**Uraian Masalah a:** Ubah baris-baris daftar di bawah menjadi baris bernomor tanpa baris kosong, mulai dari awal daftar dan berhenti setelah baris yang memuat "v(115.94, -4.83) *". Jangan sertakan gambar dalam jawaban.

::: Teks :::

Kebebasan representasi cerita telah terlihat ketika producer bermain dengan eksistensi Hatsune Miku dan Virtual Singer lainnya. beberapa producer menggambarkan Hatsune Miku dalam pandangan seorang gadis muda dalam subkultur Kawaii, Seperti Lagu World is Mine, karya ryo yang berkisah tentang gadis manja yang percaya bahwa dirinya adalah seorang "putri" yang menjadi pusat perhatian dunia, dan merinci perjuangannya saat jatuh cinta pada seorang anak laki-laki yang dingin. Menggunakan Hatsune Miku sebagai representasi gadis manja tersebut. 

Lagu ini berhasil menjadi salah satu lagu vocaloid paling populer dan memberikan suatu bayangan dari sifat seorang Hatsune Miku. Terdapat juga lagu seperti Rolling Girl karya wowaka. Berbeda dengan World is Mine, lagu ini menceritakan seorang gadis dengan mimpi yang jauh dan sejarah "kegagalan" yang terus menerus terjadi, memutuskan untuk "berguling", meskipun tujuannya masih terlalu jauh dan ia lebih memilih untuk "berhenti bernapas".

::: Daftar :::

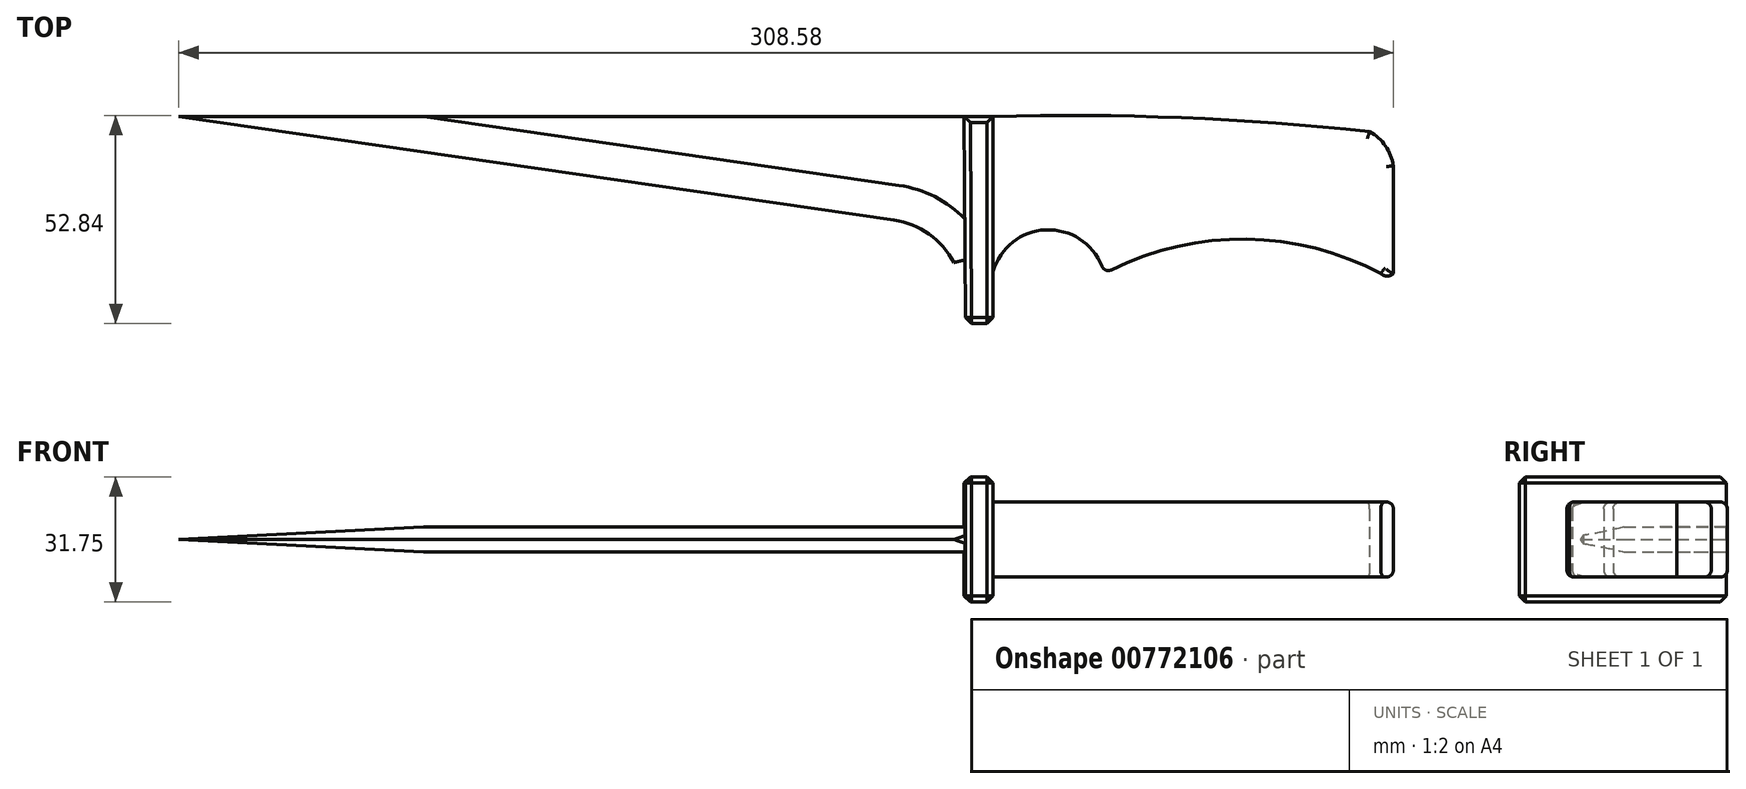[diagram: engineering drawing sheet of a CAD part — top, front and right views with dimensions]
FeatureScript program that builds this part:
annotation { "Feature Type Name" : "Feature", "Feature Type Description" : "" }
export const myFeature = defineFeature(function(context is Context, id is Id, definition is map)
    precondition{}
    {
        {
            var Q0;
            Q0=qCreatedBy(makeId("Top.planeOp"),FACE);
            var sketch = newSketch(context, id + "F0", { "sketchPlane" : qUnion([Q0])});
            skPoint(sketch, "E0.middle", {"position": v(0, 0) * mm});
            skLineSegment(sketch, "E1", {"start": v(52.6, 26.27) * mm, "end": v(52.6, -26.27) * mm});
            skLineSegment(sketch, "E2", {"start": v(-154.3, 26.27) * mm, "end": v(27.43, 0) * mm});
            skArc(sketch, "E3", {"start": v(44.85, -18.26) * mm, "mid": v(39.3, -6.12) * mm, "end": v(27.43, 0) * mm});
            skLineSegment(sketch, "E4", {"start": v(44.85, -18.26) * mm, "end": v(45.63, -26.27) * mm});
            skArc(sketch, "E5", {"start": v(80.81, -13.56) * mm, "mid": v(66.92, -2.46) * mm, "end": v(52.6, -13) * mm});
            skArc(sketch, "E6", {"start": v(151.07, -13.56) * mm, "mid": v(115.94, -4.83) * mm, "end": v(80.81, -13.56) * mm});
            skArc(sketch, "E7", {"start": v(151.07, -13.56) * mm, "mid": v(152.68, -14.21) * mm, "end": v(154.3, -13.56) * mm});
            skLineSegment(sketch, "E8", {"start": v(-154.3, 26.27) * mm, "end": v(52.6, 26.27) * mm});
            skLineSegment(sketch, "E9", {"start": v(45.63, -26.27) * mm, "end": v(52.6, -26.27) * mm});
            skArc(sketch, "E10", {"start": v(154.3, 13.76) * mm, "mid": v(152.29, 18.84) * mm, "end": v(148.23, 22.49) * mm});
            skArc(sketch, "E11", {"start": v(148.23, 22.49) * mm, "mid": v(100.48, 26.03) * mm, "end": v(52.6, 26.27) * mm});
            skLineSegment(sketch, "E12", {"start": v(154.3, 13.76) * mm, "end": v(154.3, -13.56) * mm});
            skLineSegment(sketch, "E13", {"start": v(45.63, -26.27) * mm, "end": v(45.24, 26.27) * mm});
            skPoint(sketch, "E13.endSnap0", {"position": v(45.24, -22.27) * mm});
            skSolve(sketch);
        }
        {
            var Q0;
            {var subQ1=sQuery(id+"F0.wireOp",EDGE,"E2");Q0=makeQuery(id+"F0.imprint","IMPRINT",FACE,{"disambiguationData":[TD([[makeQuery(id+"F0.imprint","IMPRINT",EDGE,{"derivedFrom":subQ1}),1.0]])]});}
            extrude(context, id + "F1", {"entities" : qUnion([Q0]), "depth" : 6.35 * mm, "offsetDistance" : 25.4 * mm});
        }
        {
            var Q0;
            {var subQ0=sQuery(id+"F0.wireOp",EDGE,"E5");Q0=makeQuery(id+"F0.imprint","IMPRINT",FACE,{"disambiguationData":[TD([[makeQuery(id+"F0.imprint","IMPRINT",EDGE,{"derivedFrom":subQ0}),-1.0]])]});}
            extrude(context, id + "F2", {"entities" : qUnion([Q0]), "depth" : 19.05 * mm, "offsetDistance" : 25.4 * mm});
        }
        {
            var Q0;
            Q0=makeQuery(id+"F1.opExtrude","SWEPT_BODY",BODY,{"disambiguationData":[OSD([sQuery(id+"F0.wireOp",EDGE,"E2"),sQuery(id+"F0.wireOp",EDGE,"E3"),sQuery(id+"F0.wireOp",EDGE,"E4"),sQuery(id+"F0.wireOp",EDGE,"E8"),sQuery(id+"F0.wireOp",EDGE,"E13")])]});
            transform(context, id + "F3", {"entities" : qUnion([Q0]), "transformType" : TransformType.TRANSLATION_3D, "dx" : 0 * mm, "dy" : 0 * mm, "dz" : 6.35 * mm, "makeCopy" : false});
        }
        {
            var Q0;
            Q0=makeQuery(id+"F2.opExtrude","SWEPT_BODY",BODY,{"disambiguationData":[OSD([sQuery(id+"F0.wireOp",EDGE,"E1"),sQuery(id+"F0.wireOp",EDGE,"E5"),sQuery(id+"F0.wireOp",EDGE,"E6"),sQuery(id+"F0.wireOp",EDGE,"E7"),sQuery(id+"F0.wireOp",EDGE,"E10"),sQuery(id+"F0.wireOp",EDGE,"E11"),sQuery(id+"F0.wireOp",EDGE,"E12")])]});
            transform(context, id + "F4", {"entities" : qUnion([Q0]), "transformType" : TransformType.TRANSLATION_3D, "dx" : 0 * mm, "dy" : 0 * mm, "dz" : 6.35 * mm, "makeCopy" : false});
        }
        {
            var Q0;
            Q0=makeQuery(id+"F1.opExtrude","SWEPT_BODY",BODY,{"disambiguationData":[OSD([sQuery(id+"F0.wireOp",EDGE,"E2"),sQuery(id+"F0.wireOp",EDGE,"E3"),sQuery(id+"F0.wireOp",EDGE,"E4"),sQuery(id+"F0.wireOp",EDGE,"E8"),sQuery(id+"F0.wireOp",EDGE,"E13")])]});
            transform(context, id + "F5", {"entities" : qUnion([Q0]), "transformType" : TransformType.TRANSLATION_3D, "dx" : 0 * mm, "dy" : 0 * mm, "dz" : 6.35 * mm, "makeCopy" : false});
        }
        {
            var Q0;
            {var subQ4=sQuery(id+"F0.wireOp",EDGE,"E9");Q0=makeQuery(id+"F0.imprint","IMPRINT",FACE,{"disambiguationData":[TD([[makeQuery(id+"F0.imprint","IMPRINT",EDGE,{"derivedFrom":subQ4}),1.0]])]});}
            extrude(context, id + "F6", {"entities" : qUnion([Q0]), "depth" : 31.75 * mm, "offsetDistance" : 25.4 * mm});
        }
        {
            var Q0;
            Q0=makeQuery(id+"F6.opExtrude","SWEPT_EDGE",EDGE,{"disambiguationData":[OSD([sQuery(id+"F0.wireOp",EDGE,"E4"),sQuery(id+"F0.wireOp",EDGE,"E9"),sQuery(id+"F0.wireOp",EDGE,"E13")])]});
            var Q1;
            Q1=makeQuery(id+"F6.opExtrude","SWEPT_EDGE",EDGE,{"disambiguationData":[OSD([sQuery(id+"F0.wireOp",EDGE,"E1"),sQuery(id+"F0.wireOp",EDGE,"E9")])]});
            var Q2;
            Q2=makeQuery(id+"F6.opExtrude","CAP_EDGE",EDGE,{"disambiguationData":[OSD([sQuery(id+"F0.wireOp",EDGE,"E13")])],"isStart":false});
            var Q3;
            Q3=makeQuery(id+"F6.opExtrude","CAP_EDGE",EDGE,{"disambiguationData":[OSD([sQuery(id+"F0.wireOp",EDGE,"E1")])],"isStart":false});
            var Q4;
            Q4=makeQuery(id+"F6.opExtrude","CAP_EDGE",EDGE,{"disambiguationData":[OSD([sQuery(id+"F0.wireOp",EDGE,"E13")])],"isStart":true});
            var Q5;
            Q5=makeQuery(id+"F6.opExtrude","CAP_EDGE",EDGE,{"disambiguationData":[OSD([sQuery(id+"F0.wireOp",EDGE,"E1")])],"isStart":true});
            var Q6;
            Q6=makeQuery(id+"F6.opExtrude","CAP_EDGE",EDGE,{"disambiguationData":[OSD([sQuery(id+"F0.wireOp",EDGE,"E9")])],"isStart":false});
            var Q7;
            Q7=makeQuery(id+"F6.opExtrude","CAP_EDGE",EDGE,{"disambiguationData":[OSD([sQuery(id+"F0.wireOp",EDGE,"E9")])],"isStart":true});
            var Q8;
            Q8=makeQuery(id+"F6.opExtrude","CAP_EDGE",EDGE,{"disambiguationData":[OSD([sQuery(id+"F0.wireOp",EDGE,"E8")])],"isStart":true});
            var Q9;
            Q9=makeQuery(id+"F6.opExtrude","CAP_EDGE",EDGE,{"disambiguationData":[OSD([sQuery(id+"F0.wireOp",EDGE,"E8")])],"isStart":false});
            var Q10;
            Q10=makeQuery(id+"F1.opExtrude","SWEPT_EDGE",EDGE,{"disambiguationData":[OSD([sQuery(id+"F0.wireOp",EDGE,"E4"),sQuery(id+"F0.wireOp",EDGE,"E9"),sQuery(id+"F0.wireOp",EDGE,"E13")])]});
            chamfer(context, id + "F7", {"entities" : qUnion([Q0, Q1, Q2, Q3, Q4, Q5, Q6, Q7, Q8, Q9, Q10]), "width" : 1.52 * mm, "tangentPropagation" : true});
        }
        {
            var Q0;
            Q0=makeQuery(id+"F1.opExtrude","CAP_EDGE",EDGE,{"disambiguationData":[OSD([sQuery(id+"F0.wireOp",EDGE,"E2")])],"isStart":false});
            var Q1;
            Q1=makeQuery(id+"F1.opExtrude","CAP_EDGE",EDGE,{"disambiguationData":[OSD([sQuery(id+"F0.wireOp",EDGE,"E3")])],"isStart":false});
            var Q2;
            Q2=makeQuery(id+"F1.opExtrude","CAP_EDGE",EDGE,{"disambiguationData":[OSD([sQuery(id+"F0.wireOp",EDGE,"E2")])],"isStart":true});
            var Q3;
            Q3=makeQuery(id+"F1.opExtrude","CAP_EDGE",EDGE,{"disambiguationData":[OSD([sQuery(id+"F0.wireOp",EDGE,"E3")])],"isStart":true});
            chamfer(context, id + "F8", {"entities" : qUnion([Q0, Q1, Q2, Q3]), "chamferType" : ChamferType.TWO_OFFSETS, "width1" : 8.9 * mm, "oppositeDirection" : false, "width2" : 3.17 * mm, "tangentPropagation" : true});
        }
        {
            var Q0;
            Q0=makeQuery(id+"F2.opExtrude","CAP_EDGE",EDGE,{"disambiguationData":[OSD([sQuery(id+"F0.wireOp",EDGE,"E5")])],"isStart":true});
            var Q1;
            Q1=makeQuery(id+"F2.opExtrude","CAP_EDGE",EDGE,{"disambiguationData":[OSD([sQuery(id+"F0.wireOp",EDGE,"E5")])],"isStart":false});
            var Q2;
            Q2=makeQuery(id+"F2.opExtrude","CAP_EDGE",EDGE,{"disambiguationData":[OSD([sQuery(id+"F0.wireOp",EDGE,"E6")])],"isStart":false});
            var Q3;
            Q3=makeQuery(id+"F2.opExtrude","CAP_EDGE",EDGE,{"disambiguationData":[OSD([sQuery(id+"F0.wireOp",EDGE,"E6")])],"isStart":true});
            var Q4;
            Q4=makeQuery(id+"F2.opExtrude","CAP_EDGE",EDGE,{"disambiguationData":[OSD([sQuery(id+"F0.wireOp",EDGE,"E11")])],"isStart":false});
            var Q5;
            Q5=makeQuery(id+"F2.opExtrude","CAP_EDGE",EDGE,{"disambiguationData":[OSD([sQuery(id+"F0.wireOp",EDGE,"E11")])],"isStart":true});
            var Q6;
            Q6=makeQuery(id+"F2.opExtrude","CAP_EDGE",EDGE,{"disambiguationData":[OSD([sQuery(id+"F0.wireOp",EDGE,"E10")])],"isStart":true});
            var Q7;
            Q7=makeQuery(id+"F2.opExtrude","CAP_EDGE",EDGE,{"disambiguationData":[OSD([sQuery(id+"F0.wireOp",EDGE,"E10")])],"isStart":false});
            var Q8;
            Q8=makeQuery(id+"F2.opExtrude","CAP_EDGE",EDGE,{"disambiguationData":[OSD([sQuery(id+"F0.wireOp",EDGE,"E12")])],"isStart":false});
            var Q9;
            Q9=makeQuery(id+"F2.opExtrude","CAP_EDGE",EDGE,{"disambiguationData":[OSD([sQuery(id+"F0.wireOp",EDGE,"E12")])],"isStart":true});
            var Q10;
            Q10=makeQuery(id+"F2.opExtrude","CAP_EDGE",EDGE,{"disambiguationData":[OSD([sQuery(id+"F0.wireOp",EDGE,"E7")])],"isStart":true});
            var Q11;
            Q11=makeQuery(id+"F2.opExtrude","CAP_EDGE",EDGE,{"disambiguationData":[OSD([sQuery(id+"F0.wireOp",EDGE,"E7")])],"isStart":false});
            var Q12;
            Q12=makeQuery(id+"F2.opExtrude","SWEPT_EDGE",EDGE,{"disambiguationData":[OSD([sQuery(id+"F0.wireOp",EDGE,"E5"),sQuery(id+"F0.wireOp",EDGE,"E6")])]});
            fillet(context, id + "F9", {"entities" : qUnion([Q0, Q1, Q2, Q3, Q4, Q5, Q6, Q7, Q8, Q9, Q10, Q11, Q12]), "radius" : 1.78 * mm, "tangentPropagation" : true, "allowEdgeOverflow" : false});
        }
    });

:::

**Uraian Masalah b:** Salin persis bagian teks tentang lagu Hatsune Miku di atas, mulai dari kata "Kebebasan representasi cerita" dan berhenti setelah kata "gadis manja tersebut.".

**Hasil Tugas a:**
1. [diagram: engineering drawing sheet of a CAD part — top, front and right views with dimensions]
2. FeatureScript program that builds this part:
3. annotation { "Feature Type Name" : "Feature", "Feature Type Description" : "" }
4. export const myFeature = defineFeature(function(context is Context, id is Id, definition is map)
5.     precondition{}
6.     {
7.         {
8.             var Q0;
9.             Q0=qCreatedBy(makeId("Top.planeOp"),FACE);
10.             var sketch = newSketch(context, id + "F0", { "sketchPlane" : qUnion([Q0])});
11.             skPoint(sketch, "E0.middle", {"position": v(0, 0) * mm});
12.             skLineSegment(sketch, "E1", {"start": v(52.6, 26.27) * mm, "end": v(52.6, -26.27) * mm});
13.             skLineSegment(sketch, "E2", {"start": v(-154.3, 26.27) * mm, "end": v(27.43, 0) * mm});
14.             skArc(sketch, "E3", {"start": v(44.85, -18.26) * mm, "mid": v(39.3, -6.12) * mm, "end": v(27.43, 0) * mm});
15.             skLineSegment(sketch, "E4", {"start": v(44.85, -18.26) * mm, "end": v(45.63, -26.27) * mm});
16.             skArc(sketch, "E5", {"start": v(80.81, -13.56) * mm, "mid": v(66.92, -2.46) * mm, "end": v(52.6, -13) * mm});
17.             skArc(sketch, "E6", {"start": v(151.07, -13.56) * mm, "mid": v(115.94, -4.83) * mm, "end": v(80.81, -13.56) * mm});

**Hasil Tugas b:**
Kebebasan representasi cerita telah terlihat ketika producer bermain dengan eksistensi Hatsune Miku dan Virtual Singer lainnya. beberapa producer menggambarkan Hatsune Miku dalam pandangan seorang gadis muda dalam subkultur Kawaii, Seperti Lagu World is Mine, karya ryo yang berkisah tentang gadis manja yang percaya bahwa dirinya adalah seorang "putri" yang menjadi pusat perhatian dunia, dan merinci perjuangannya saat jatuh cinta pada seorang anak laki-laki yang dingin. Menggunakan Hatsune Miku sebagai representasi gadis manja tersebut.